The Elwood, designed by Charles Noble, is an excellent Detroit example of Art Moderne Style. Designed for a corner lot, the two facades are covered with cream and blue enameled steel. The building is a single story, measuring 72 feet by 25 feet, but a cylindrical tower extends above the corner entrance to a height of just over 22 feet. The tower is decorated with blue stripes and geometric design. This design, as well as neon signage, extends to the rest of the exterior of the building.

The main entrance is in the corner of the building, below the tower. The enameled panels step back toward the entryway, and form an abstracted surround. The word "Bar" is above the entrance, formed in three dimensional painted sheet metal. One large window is located on the short side of the building, and eleven smaller ones on the long side.

The interior contains a curved, hardwood bar, with red and black panels inset along the bottom. Seating is in a series of red and black vinyl booths. The bathrooms have Skylights and terrazzo floors.

==History==
The Elwood Bar was constructed as an investment for the John R. Williams Estate. In 1936, the estate hired Charles Noble to design the building; it was likely constructed in late 1936 or early 1937. The bar was purchased by George and Mary Courtesis in 1964. They owned it until the early 1980s, when it was purchased by Chuck Forbes, who owns the building as of 2016. The building was renovated in 1988, and has always served as a bar and grill.

In 1997, construction of Comerica Park (the Detroit Tigers stadium) threatened the Elwood, and the Bar was moved to its present location at 300 East Adams Street (on the corner of Adams and Brush).
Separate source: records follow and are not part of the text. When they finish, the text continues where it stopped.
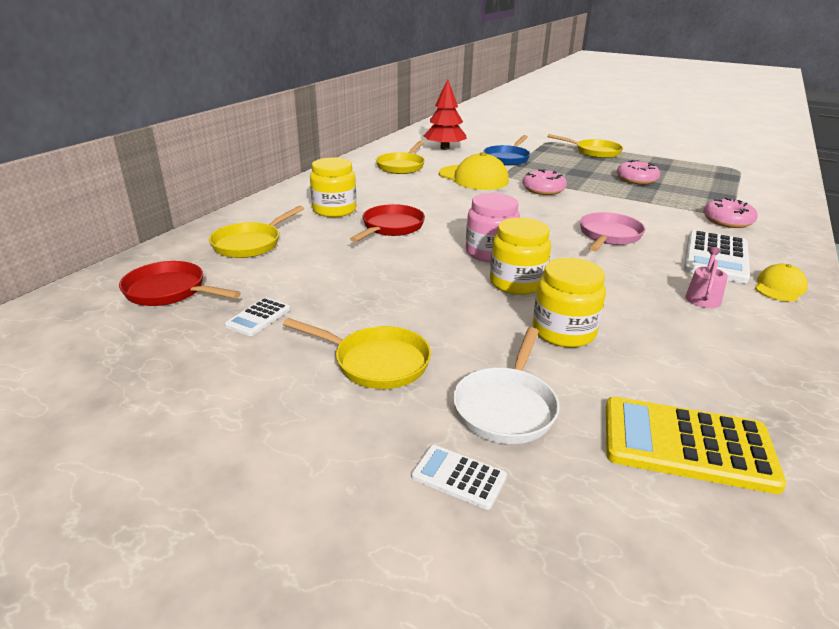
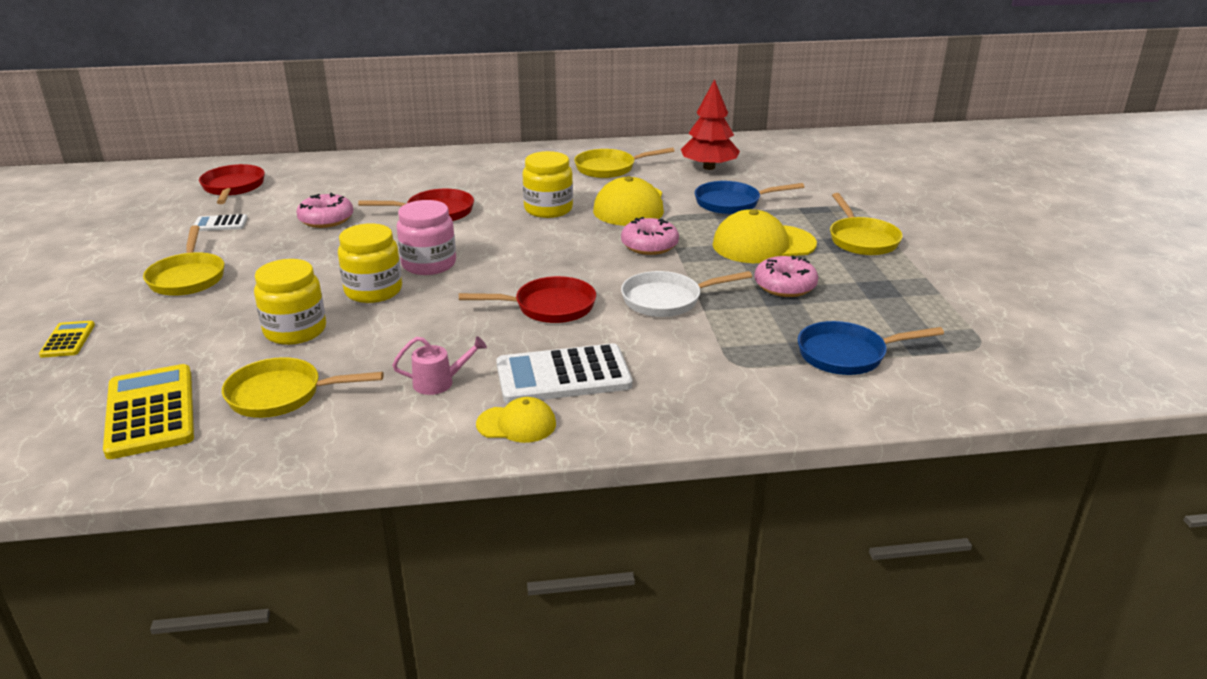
camera: 55 degrees right, 0 degrees up
(250, 244) = (337, 180): yellow pan -> yellow pan (281, 395)
(334, 210) = (446, 181): yellow jar -> yellow jar (548, 209)
(458, 477) = (68, 340): white calculator -> yellow calculator
(506, 407) = (159, 335): white pan -> white pan (667, 300)
(576, 169) = (763, 244): none -> yellow cap
(608, 236) = (549, 307): pink pan -> red pan
(727, 221) = (708, 367): pink donut -> pink donut (326, 219)
(731, 192) = (847, 355): none -> blue pan

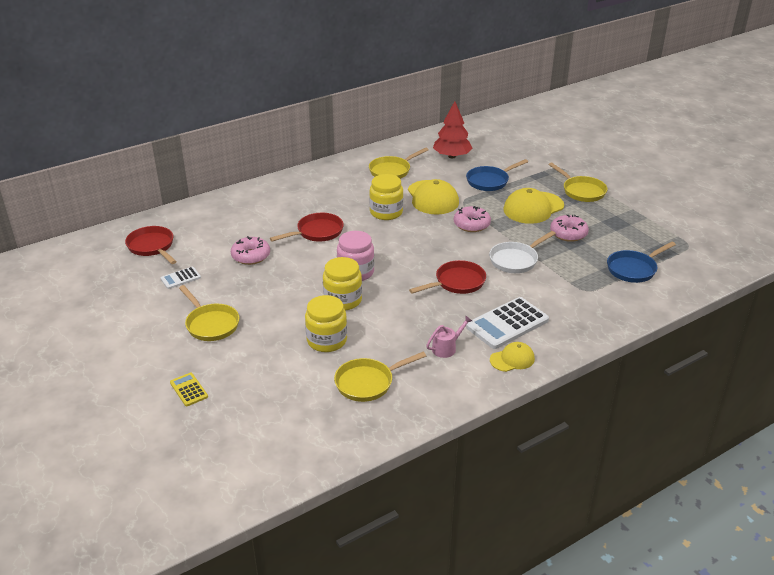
camera: 25 degrees left, 5 degrees up
(150, 412) = (304, 417): yellow calculator -> none

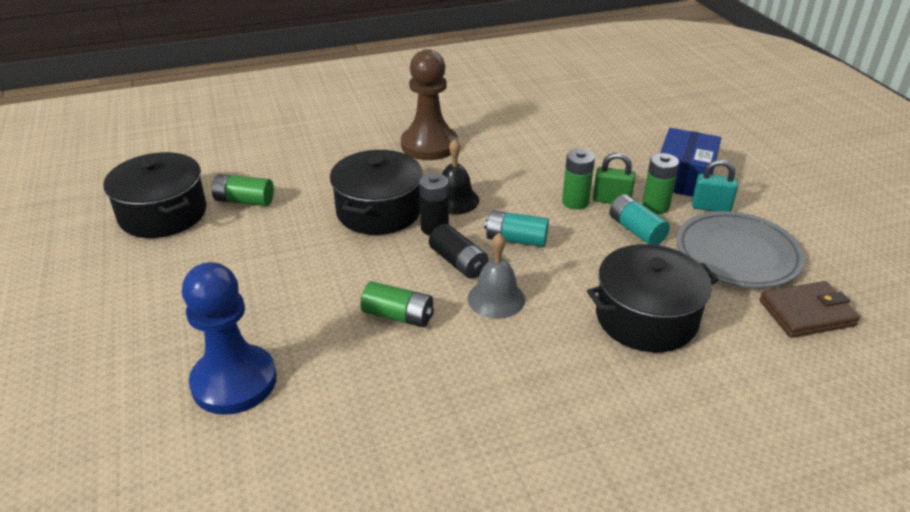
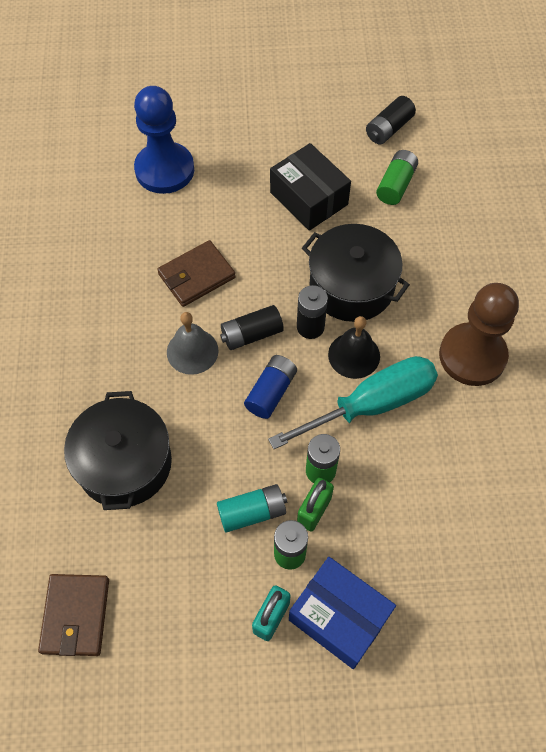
camera: 105 degrees right, 25 degrees up
(163, 214) = (389, 129): black pot -> black battery
(270, 253) = (308, 198): none -> black box
(398, 316) = (196, 276): green battery -> brown wallet
(499, 185) = (372, 404): none -> turquoise screwdriver
(516, 240) = (271, 392): turquoise battery -> blue battery
(737, 254) = (182, 599): grey plate -> none

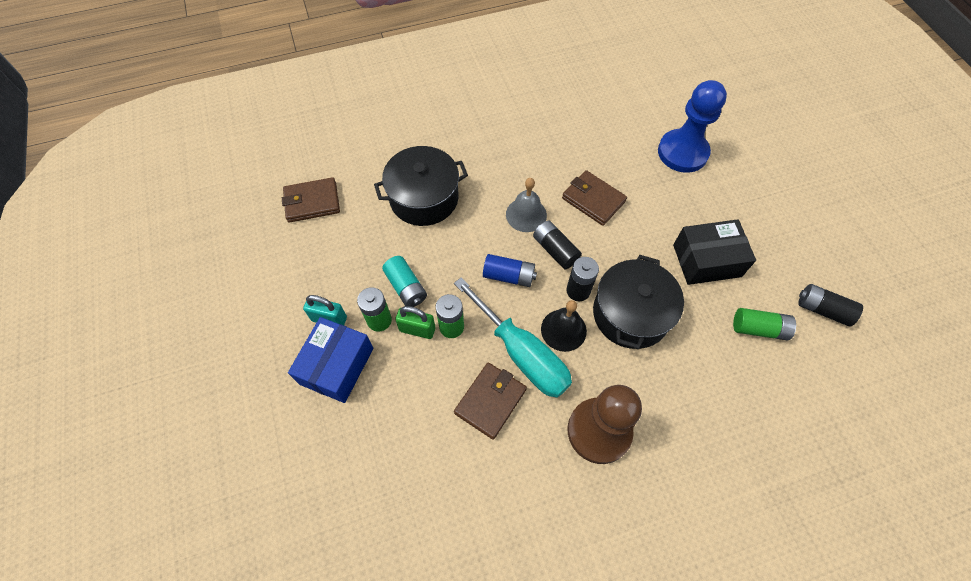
camera: 75 degrees right, 0 degrees up
(308, 198) = (706, 260): black box -> black box turned 45 degrees clockwise
(420, 450) = (490, 401): none -> brown wallet

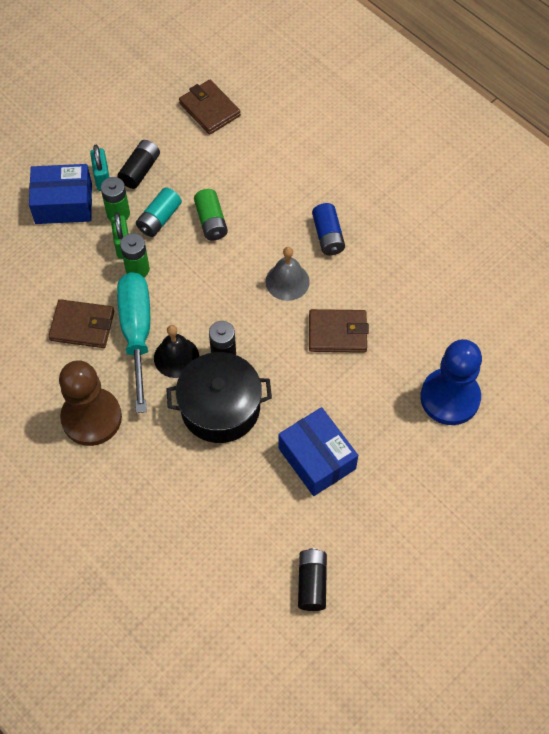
camera: 65 degrees right, 0 degrees up
(424, 198) = (261, 191): black pot -> none
(509, 276) = (211, 293): blue battery -> blue battery (328, 236)
(522, 354) = (137, 333): turquoise screwdriver -> turquoise screwdriver turned 150 degrees clockwise
(555, 250) = (259, 320): black battery -> black battery (140, 170)
(593, 200) = (337, 333): brown wallet -> brown wallet turned 75 degrees clockwise
(706, 260) = (317, 458): black box -> blue box
(759, 328) = (259, 526): green battery -> green battery (211, 221)

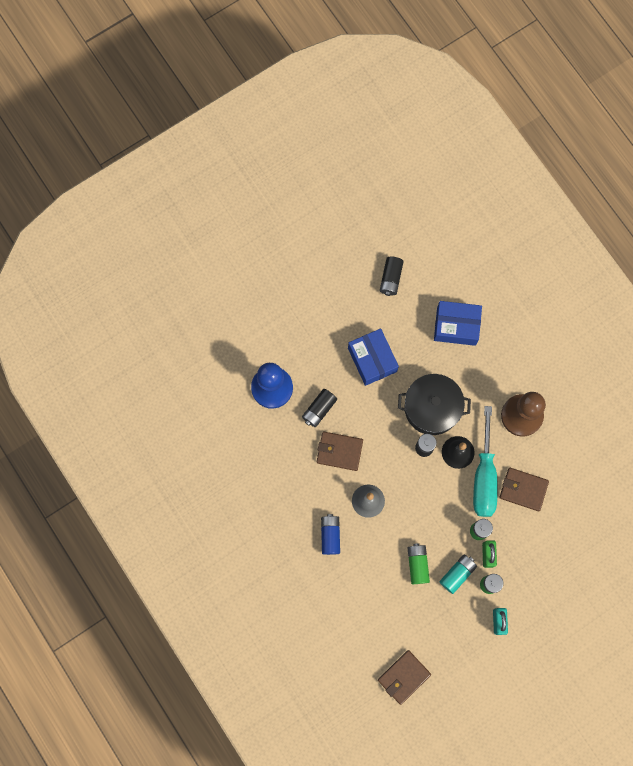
camera: 170 degrees left, 15 degrees up
(63, 203) = (530, 602): blue box -> blue box (456, 326)
(140, 170) = (467, 624): black battery -> black battery (319, 409)
(209, 109) = (404, 677): brown wallet -> brown wallet turned 75 degrees clockwise

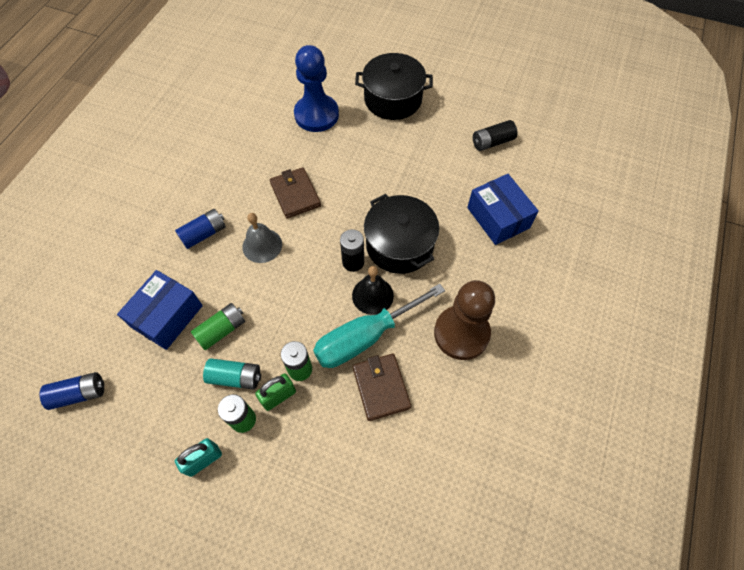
camera: 55 degrees right, 15 degrees down
(297, 319) = (393, 99): none -> black pot
(319, 409) = (324, 158): black battery -> none
(372, 360) = (404, 170): blue box -> blue box (167, 316)
(404, 677) = (79, 394): brown wallet -> blue battery

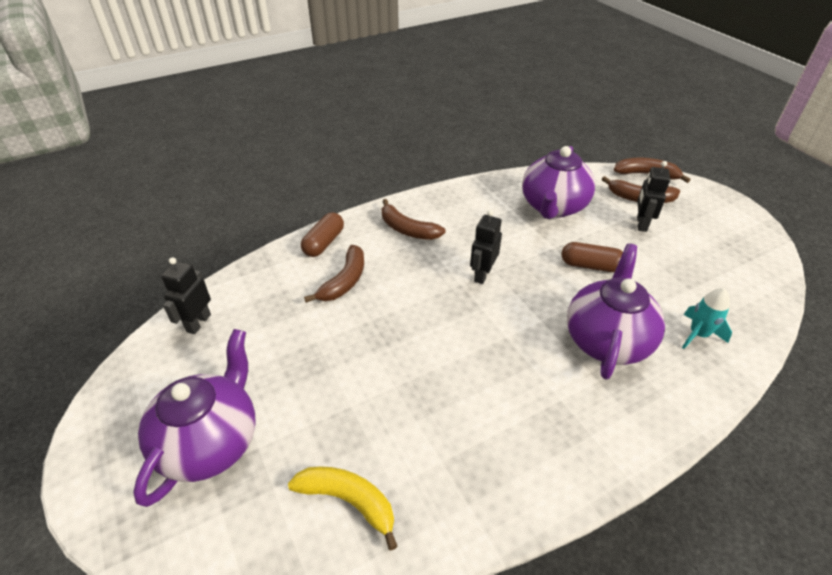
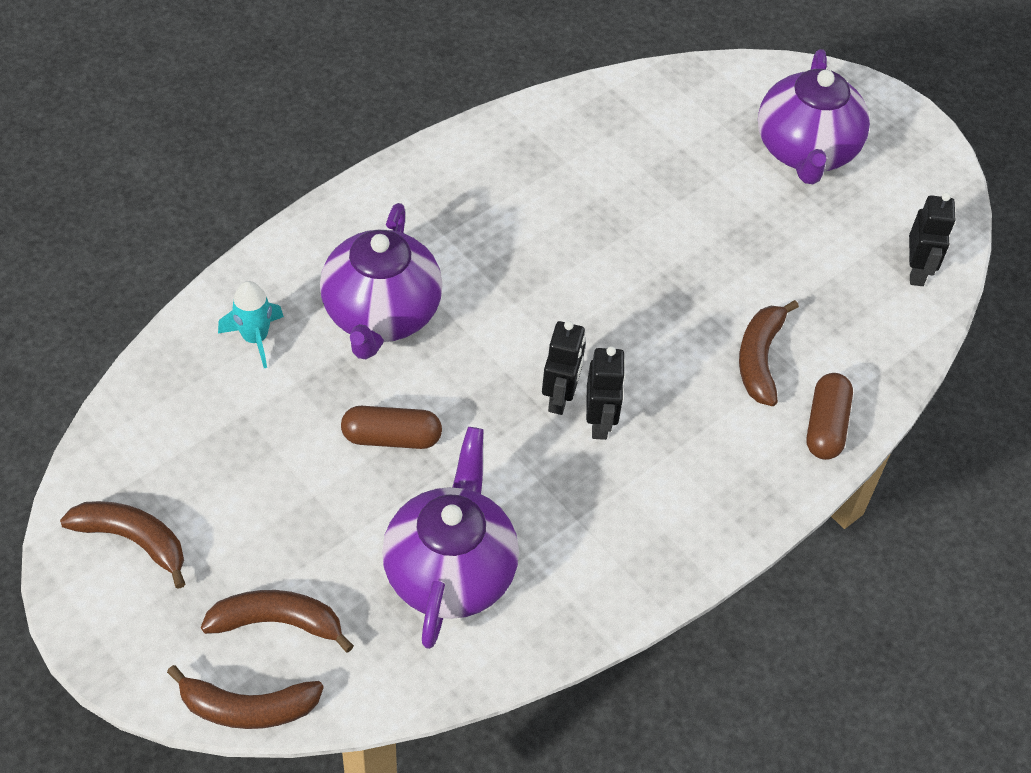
camera: 165 degrees right, 10 degrees up
(349, 501) = (646, 122): yellow banana -> none
(407, 229) = (702, 475): brown banana -> brown banana (133, 540)
(641, 224) = (290, 548): black robot -> black robot (600, 422)

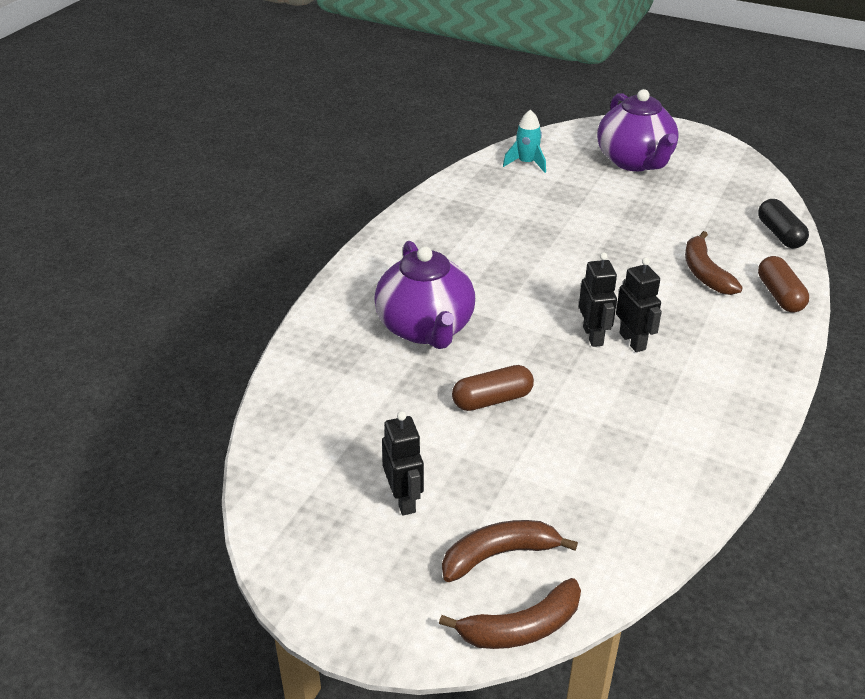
camera: 20 degrees left, 15 degrees down
(133, 540) = (336, 541): brown banana -> none
(255, 338) = (340, 372): turquoise rocket -> turquoise rocket (526, 163)
(450, 571) = (604, 469): purple teapot -> none
(902, 336) = (780, 234): none -> black capsule
(916, 271) = (756, 200): black robot -> black robot (404, 500)

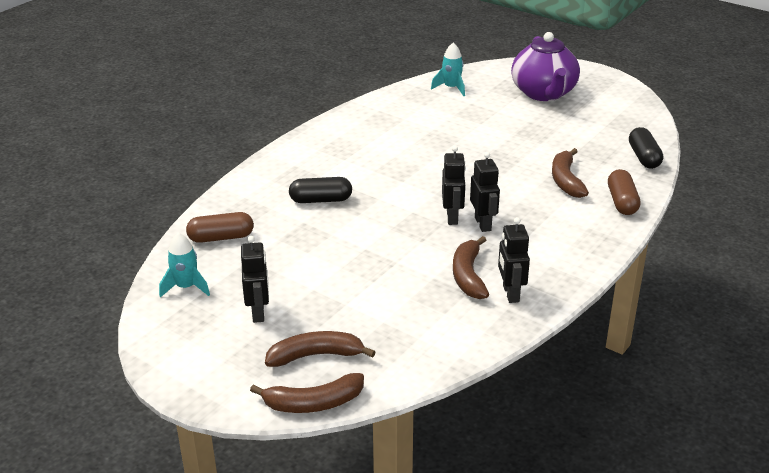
camera: 10 degrees right, 5 degrees down
(298, 473) = (186, 287): none -> turquoise rocket
(426, 328) = (321, 200): purple teapot -> black capsule
(492, 400) = (353, 253): brown capsule -> brown capsule (221, 237)
(643, 415) = (468, 276): none -> brown banana
(702, 434) = (510, 293): none -> black robot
The building underwent a complete restoration at that time, and is now open as "Elwood Bar and Grill," catering to visitors attending games at the nearby Comerica Park and Ford Field.

In popular culture a photo of the Elwood appears briefly in a 2016 episode of the ABC sitcom Modern Family. In episode 7.17 "Express Yourself" at the 1:20 mark, right after the opening credits, the Elwood can be viewed at its current location.